Consigne:
Prolongez le passage sur l'actionnariat de GTT en reprenant juste après sa dernière phrase.

GTT est rompu aux mouvements de roulis. L’actionnariat a bougé depuis la création de l’entreprise sous son appellation actuelle. GTT est issue de la fusion en 1994 de Gaztransport et de la division maritime de Technigaz, deux technologies rivales qui avaient déjà une longue expérience dans le transport du GNL. Le leader des membranes cryogéniques, coté en bourse depuis 2016, a vu passer dans son capital Total (30 % initialement), qui cédera sa dernière participation de 10,4 % en 2014 au fonds souverain singapourien Temasek (actionnaire des deux grands constructeurs singapouriens Keppel et Sembcorp et de Pavilion energy, l’importateur singapourien de GNL), Bouygues Offshore (30 %), qui sera racheté par Saipem en 2002 lequel cèdera sa part au fonds d’investissement américain Hellman & Friedman en 2008. Aucun d’entre eux n’est sorti de cette « pépite » (qualificatif qui fait consensus quand on évoque l’entreprise) sans généreux dividendes.

Données fournies:
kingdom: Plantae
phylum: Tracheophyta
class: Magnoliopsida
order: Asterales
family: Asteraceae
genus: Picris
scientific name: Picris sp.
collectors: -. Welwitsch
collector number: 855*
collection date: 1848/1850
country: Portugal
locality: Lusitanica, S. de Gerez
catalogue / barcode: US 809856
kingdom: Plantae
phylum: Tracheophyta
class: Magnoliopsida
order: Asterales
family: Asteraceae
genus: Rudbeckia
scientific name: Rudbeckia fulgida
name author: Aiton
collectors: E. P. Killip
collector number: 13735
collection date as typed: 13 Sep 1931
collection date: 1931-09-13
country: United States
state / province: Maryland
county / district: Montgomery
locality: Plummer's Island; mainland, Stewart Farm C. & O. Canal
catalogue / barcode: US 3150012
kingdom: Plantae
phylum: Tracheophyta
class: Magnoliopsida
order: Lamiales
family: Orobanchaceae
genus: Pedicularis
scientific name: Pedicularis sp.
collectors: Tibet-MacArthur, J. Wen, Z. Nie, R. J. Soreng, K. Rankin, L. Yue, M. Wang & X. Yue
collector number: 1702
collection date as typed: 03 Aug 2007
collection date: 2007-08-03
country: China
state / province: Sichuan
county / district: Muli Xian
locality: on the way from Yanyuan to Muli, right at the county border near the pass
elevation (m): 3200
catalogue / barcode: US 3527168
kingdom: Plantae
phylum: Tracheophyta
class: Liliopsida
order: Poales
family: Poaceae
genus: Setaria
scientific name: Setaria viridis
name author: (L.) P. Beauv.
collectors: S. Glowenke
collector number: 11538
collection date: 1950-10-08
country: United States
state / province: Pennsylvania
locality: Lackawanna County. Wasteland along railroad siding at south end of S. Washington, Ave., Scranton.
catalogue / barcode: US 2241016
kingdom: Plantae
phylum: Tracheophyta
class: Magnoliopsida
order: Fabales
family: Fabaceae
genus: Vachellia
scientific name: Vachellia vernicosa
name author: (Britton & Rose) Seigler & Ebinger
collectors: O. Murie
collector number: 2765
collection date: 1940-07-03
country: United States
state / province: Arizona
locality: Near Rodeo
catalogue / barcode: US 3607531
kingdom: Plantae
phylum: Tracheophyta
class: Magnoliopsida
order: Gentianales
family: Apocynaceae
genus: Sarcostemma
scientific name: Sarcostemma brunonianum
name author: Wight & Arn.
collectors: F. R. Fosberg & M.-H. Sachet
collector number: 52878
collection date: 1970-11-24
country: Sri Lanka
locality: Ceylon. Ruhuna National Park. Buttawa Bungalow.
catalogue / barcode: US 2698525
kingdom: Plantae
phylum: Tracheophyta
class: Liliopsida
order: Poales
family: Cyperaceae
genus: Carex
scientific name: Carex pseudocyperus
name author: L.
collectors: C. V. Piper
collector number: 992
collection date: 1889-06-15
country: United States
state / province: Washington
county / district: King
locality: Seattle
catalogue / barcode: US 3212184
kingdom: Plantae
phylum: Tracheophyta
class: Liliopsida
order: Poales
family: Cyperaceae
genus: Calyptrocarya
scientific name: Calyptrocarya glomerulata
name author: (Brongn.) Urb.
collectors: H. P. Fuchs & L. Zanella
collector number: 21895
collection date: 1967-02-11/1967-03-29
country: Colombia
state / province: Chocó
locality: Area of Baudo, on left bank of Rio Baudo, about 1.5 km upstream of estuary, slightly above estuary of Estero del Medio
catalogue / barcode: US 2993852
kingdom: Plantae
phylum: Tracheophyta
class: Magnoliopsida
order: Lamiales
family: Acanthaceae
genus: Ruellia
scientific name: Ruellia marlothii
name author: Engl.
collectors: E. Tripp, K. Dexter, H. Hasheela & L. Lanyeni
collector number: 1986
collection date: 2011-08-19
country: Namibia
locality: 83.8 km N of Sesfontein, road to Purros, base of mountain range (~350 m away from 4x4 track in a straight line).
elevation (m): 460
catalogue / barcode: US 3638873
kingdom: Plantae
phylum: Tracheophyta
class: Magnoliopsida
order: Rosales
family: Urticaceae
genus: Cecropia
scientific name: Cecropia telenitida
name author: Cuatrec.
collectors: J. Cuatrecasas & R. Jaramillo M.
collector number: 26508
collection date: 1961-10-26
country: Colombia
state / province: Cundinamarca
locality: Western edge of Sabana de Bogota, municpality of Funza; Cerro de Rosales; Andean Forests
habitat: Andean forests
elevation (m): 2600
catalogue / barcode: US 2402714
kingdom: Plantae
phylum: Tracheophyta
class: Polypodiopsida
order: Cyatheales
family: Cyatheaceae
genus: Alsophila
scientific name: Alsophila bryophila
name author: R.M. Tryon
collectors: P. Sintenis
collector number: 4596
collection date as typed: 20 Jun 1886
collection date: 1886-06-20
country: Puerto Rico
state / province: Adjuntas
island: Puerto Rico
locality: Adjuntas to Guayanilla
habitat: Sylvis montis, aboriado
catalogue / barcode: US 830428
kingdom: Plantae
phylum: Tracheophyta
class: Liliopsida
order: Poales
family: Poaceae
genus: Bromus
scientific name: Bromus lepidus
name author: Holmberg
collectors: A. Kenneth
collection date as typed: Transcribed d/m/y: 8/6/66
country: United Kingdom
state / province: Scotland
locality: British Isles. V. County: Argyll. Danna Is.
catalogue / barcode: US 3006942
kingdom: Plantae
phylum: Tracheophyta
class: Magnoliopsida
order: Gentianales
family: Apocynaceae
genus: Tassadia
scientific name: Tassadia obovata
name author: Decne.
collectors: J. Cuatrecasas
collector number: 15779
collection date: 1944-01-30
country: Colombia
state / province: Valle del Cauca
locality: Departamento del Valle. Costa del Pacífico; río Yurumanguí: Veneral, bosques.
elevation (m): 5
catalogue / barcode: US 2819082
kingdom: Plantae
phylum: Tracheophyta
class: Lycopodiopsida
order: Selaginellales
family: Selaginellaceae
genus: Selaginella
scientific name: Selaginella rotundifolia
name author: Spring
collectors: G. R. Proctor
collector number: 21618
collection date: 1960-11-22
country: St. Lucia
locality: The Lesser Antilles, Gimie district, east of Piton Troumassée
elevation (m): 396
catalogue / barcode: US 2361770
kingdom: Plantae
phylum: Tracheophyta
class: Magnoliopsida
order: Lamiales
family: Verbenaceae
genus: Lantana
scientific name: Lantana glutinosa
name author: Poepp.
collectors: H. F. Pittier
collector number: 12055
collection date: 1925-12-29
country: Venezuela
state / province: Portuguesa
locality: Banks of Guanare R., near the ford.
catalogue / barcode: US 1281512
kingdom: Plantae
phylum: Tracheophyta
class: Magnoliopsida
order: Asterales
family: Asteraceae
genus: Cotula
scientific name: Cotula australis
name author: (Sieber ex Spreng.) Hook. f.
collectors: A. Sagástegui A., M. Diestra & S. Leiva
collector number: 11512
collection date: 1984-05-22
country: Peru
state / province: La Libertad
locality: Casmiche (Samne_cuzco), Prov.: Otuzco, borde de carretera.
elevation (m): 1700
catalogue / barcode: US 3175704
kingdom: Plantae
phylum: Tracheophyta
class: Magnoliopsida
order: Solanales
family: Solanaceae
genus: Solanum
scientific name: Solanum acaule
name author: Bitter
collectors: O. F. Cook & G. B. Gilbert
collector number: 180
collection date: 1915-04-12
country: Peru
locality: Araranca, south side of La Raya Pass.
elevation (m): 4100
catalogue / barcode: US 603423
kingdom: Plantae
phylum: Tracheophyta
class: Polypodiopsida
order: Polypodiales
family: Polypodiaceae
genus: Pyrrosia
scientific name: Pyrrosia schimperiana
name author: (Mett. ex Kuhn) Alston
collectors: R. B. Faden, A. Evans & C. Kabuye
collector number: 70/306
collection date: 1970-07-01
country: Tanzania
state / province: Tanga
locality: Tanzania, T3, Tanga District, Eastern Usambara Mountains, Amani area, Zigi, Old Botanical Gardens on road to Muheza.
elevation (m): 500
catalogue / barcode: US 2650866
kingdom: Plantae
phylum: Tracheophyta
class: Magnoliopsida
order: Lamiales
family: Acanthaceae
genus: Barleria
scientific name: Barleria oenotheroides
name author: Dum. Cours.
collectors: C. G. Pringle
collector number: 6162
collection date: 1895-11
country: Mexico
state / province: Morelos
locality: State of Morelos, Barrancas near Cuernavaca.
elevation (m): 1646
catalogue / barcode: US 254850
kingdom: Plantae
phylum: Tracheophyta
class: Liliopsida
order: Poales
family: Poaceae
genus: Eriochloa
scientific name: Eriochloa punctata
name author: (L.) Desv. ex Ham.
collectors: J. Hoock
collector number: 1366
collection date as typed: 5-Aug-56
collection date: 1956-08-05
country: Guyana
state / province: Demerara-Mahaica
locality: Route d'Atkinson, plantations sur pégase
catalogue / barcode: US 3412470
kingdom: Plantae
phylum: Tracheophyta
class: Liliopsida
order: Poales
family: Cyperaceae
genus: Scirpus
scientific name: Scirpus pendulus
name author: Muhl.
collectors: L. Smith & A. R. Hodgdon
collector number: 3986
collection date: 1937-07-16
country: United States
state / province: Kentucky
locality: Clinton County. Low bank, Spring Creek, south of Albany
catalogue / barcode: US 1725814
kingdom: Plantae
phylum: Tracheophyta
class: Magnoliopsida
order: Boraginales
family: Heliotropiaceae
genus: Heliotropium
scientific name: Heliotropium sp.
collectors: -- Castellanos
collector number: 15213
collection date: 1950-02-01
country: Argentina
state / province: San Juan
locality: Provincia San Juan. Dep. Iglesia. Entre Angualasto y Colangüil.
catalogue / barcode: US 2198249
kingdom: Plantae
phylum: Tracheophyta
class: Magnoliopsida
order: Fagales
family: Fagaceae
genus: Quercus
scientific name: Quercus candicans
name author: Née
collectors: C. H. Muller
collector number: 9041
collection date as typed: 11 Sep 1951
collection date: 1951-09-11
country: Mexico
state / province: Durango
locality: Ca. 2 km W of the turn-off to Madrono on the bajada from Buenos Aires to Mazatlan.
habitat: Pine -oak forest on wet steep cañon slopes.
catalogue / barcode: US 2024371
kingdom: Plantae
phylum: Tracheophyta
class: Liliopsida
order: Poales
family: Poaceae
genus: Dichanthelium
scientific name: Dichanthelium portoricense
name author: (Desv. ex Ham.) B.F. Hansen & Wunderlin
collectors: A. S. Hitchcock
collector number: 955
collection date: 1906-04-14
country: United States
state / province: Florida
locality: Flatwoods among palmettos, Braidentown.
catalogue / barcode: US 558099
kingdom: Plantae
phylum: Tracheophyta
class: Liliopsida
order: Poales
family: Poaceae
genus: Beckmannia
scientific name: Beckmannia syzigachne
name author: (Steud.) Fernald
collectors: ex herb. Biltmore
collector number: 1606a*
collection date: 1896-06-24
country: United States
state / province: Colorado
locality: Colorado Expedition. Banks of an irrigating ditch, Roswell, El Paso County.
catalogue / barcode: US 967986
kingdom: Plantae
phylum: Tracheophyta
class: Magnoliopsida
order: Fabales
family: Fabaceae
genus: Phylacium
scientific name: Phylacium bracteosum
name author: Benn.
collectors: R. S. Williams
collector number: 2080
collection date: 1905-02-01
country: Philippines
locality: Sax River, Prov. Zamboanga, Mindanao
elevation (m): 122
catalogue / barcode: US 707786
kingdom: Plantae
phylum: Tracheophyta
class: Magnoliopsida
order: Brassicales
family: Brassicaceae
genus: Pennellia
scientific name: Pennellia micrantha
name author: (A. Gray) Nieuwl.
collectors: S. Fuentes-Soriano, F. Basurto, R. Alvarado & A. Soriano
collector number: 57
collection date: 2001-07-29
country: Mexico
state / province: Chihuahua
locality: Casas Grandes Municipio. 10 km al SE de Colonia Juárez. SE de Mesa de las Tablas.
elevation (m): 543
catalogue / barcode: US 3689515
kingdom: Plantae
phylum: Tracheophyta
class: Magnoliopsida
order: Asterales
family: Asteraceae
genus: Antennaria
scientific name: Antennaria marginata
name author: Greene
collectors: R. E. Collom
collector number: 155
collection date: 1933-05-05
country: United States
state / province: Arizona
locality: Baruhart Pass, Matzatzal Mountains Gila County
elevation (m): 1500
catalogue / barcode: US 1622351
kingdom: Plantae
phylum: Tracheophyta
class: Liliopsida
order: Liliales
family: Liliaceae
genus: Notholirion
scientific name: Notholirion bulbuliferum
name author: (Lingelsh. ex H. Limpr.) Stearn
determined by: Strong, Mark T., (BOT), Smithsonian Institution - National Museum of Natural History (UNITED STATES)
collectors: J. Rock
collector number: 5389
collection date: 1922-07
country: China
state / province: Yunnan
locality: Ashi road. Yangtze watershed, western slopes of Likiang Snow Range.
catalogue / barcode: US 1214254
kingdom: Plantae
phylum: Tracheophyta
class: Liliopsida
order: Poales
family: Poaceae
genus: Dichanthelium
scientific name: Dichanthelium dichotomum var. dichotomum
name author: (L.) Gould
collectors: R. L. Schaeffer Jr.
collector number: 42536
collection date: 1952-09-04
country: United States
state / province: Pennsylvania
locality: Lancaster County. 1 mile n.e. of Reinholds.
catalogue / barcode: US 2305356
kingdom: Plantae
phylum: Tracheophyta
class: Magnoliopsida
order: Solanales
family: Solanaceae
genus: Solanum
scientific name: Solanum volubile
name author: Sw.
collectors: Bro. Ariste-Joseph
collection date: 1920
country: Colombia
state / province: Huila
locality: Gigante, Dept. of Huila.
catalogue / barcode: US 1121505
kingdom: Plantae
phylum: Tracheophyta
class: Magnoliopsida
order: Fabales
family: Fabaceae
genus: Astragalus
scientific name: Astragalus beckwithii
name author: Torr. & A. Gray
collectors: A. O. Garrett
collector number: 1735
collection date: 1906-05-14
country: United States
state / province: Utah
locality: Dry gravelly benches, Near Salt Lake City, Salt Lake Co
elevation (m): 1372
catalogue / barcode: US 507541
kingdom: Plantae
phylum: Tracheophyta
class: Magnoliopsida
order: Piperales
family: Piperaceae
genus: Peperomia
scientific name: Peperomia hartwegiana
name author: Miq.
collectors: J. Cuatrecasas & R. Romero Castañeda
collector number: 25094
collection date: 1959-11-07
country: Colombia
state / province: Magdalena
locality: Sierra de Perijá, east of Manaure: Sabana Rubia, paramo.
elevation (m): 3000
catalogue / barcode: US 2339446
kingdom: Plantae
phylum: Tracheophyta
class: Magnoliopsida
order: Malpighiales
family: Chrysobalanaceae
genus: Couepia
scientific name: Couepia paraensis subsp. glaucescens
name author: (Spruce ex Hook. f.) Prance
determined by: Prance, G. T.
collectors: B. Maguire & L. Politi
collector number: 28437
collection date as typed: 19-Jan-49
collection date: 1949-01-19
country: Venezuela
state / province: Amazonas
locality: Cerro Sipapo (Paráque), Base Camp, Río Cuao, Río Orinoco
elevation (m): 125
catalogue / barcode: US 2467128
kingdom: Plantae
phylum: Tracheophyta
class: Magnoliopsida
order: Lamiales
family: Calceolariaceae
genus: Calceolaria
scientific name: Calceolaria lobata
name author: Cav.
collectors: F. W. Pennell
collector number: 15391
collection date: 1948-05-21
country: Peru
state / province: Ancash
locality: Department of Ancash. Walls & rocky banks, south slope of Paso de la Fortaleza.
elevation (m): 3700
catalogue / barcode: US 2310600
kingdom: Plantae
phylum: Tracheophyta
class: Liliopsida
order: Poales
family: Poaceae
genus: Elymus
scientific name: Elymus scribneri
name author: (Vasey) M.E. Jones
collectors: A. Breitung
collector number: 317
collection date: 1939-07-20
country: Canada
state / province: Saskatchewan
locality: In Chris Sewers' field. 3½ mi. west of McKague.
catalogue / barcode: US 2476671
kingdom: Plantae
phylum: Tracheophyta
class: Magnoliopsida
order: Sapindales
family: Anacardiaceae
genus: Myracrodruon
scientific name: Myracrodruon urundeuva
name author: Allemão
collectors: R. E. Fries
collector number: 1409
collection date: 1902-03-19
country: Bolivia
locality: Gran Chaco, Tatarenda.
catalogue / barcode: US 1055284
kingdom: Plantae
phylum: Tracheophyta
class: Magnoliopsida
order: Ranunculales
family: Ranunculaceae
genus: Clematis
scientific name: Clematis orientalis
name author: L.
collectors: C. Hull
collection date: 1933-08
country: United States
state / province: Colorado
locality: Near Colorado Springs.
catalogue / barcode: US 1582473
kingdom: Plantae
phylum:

Réponse:
Mais Engie, dont on a chroniquement spéculé sur sa volonté de sortir, est resté un actionnaire d’une grande stabilité. Si bien que le capital de l’ETI est à ce jour partagé entre le flottant (59,03 %) et Engie (le solde par GDF International à 0,33 % et les dirigeants et salariés à 0,54 %).
Dans le cadre de sa stratégie de recentrage dans les renouvelables et les infrastructures gazières, l’historique investisseur souhaite quitter le navire et vendre tout ou partie de sa participation de 40,07 % qu’il avait acquise quand il s’appelait encore GDF Suez. Engie en a fait part à l’occasion de la publication de ses résultats du troisième trimestre (en baisse de 8,5 %, à 39,6 Md€) le 13 novembre. Le groupe avait indiqué en juillet mettre « sous revue stratégique » son portefeuille d’activités dans les services sur un périmètre concernant un chiffre d’affaires de 12 à 13 Md€. Il vient de présenter les activités appelées à sortir de son giron. Elles seront confiées à une entité créée ad hoc, dont le sort – vente, introduction en Bourse ou ouverture à un tour de table – doit encore être déterminé.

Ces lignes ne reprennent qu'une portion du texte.